━━━ Extract provided

# Intek Bent Push Rod Question



## Nadeselle

Hi all,


I read quite a few posts regarding intek valve issues. Maybe you can help me? I have an 18.5 HP Intek that won't start. I checked the clearances like has been mentioned in another post and they were way off. I reset them an it started right up. Then it went back to not starting. I have carefully reset the clearances per the procedure and sometimes it works and then it won't again. I have pulled the push rods and the intake appears to be bent ever so slightly. I need to put a feeler under it but I am estimating .010 to .015.

What do you think?

Thanks,

Nathan


----------



## jrrdw

All ways replace bent push rods. Not so much for clearance issue's but because of bad wear patterns. As for recurring valve adjustment problems sounds like rocker arm lock nut issue. All ways use a feeler gauge to make valve adjustments.


----------



## BriggsGalaxiema

The 'classic' bent pushrod that occurs in the Briggs Intek v-twin usually bends the exhaust pushrod and is 'caused' by a displaced valve guide. If your exhaust pushrods are good and the valve guides are in their proper position you probably have a different problem.

━━━━━━
━━━ Exercise data

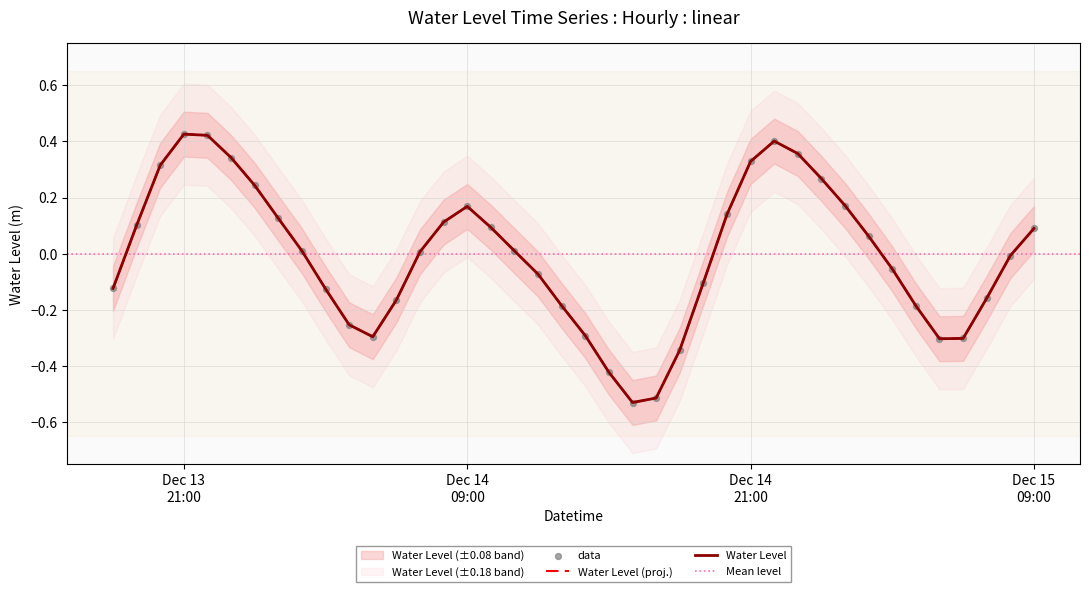

Which has a higher value, 2023-12-14 12:00:00 or 2023-12-14 08:00:00?

2023-12-14 08:00:00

━━━━━━

Please reproduce the part of the Intek push rod thread from "All ways replace" to "a different problem.".

◆ Response to this task:
All ways replace bent push rods. Not so much for clearance issue's but because of bad wear patterns. As for recurring valve adjustment problems sounds like rocker arm lock nut issue. All ways use a feeler gauge to make valve adjustments.


----------



## BriggsGalaxiema

The 'classic' bent pushrod that occurs in the Briggs Intek v-twin usually bends the exhaust pushrod and is 'caused' by a displaced valve guide. If your exhaust pushrods are good and the valve guides are in their proper position you probably have a different problem.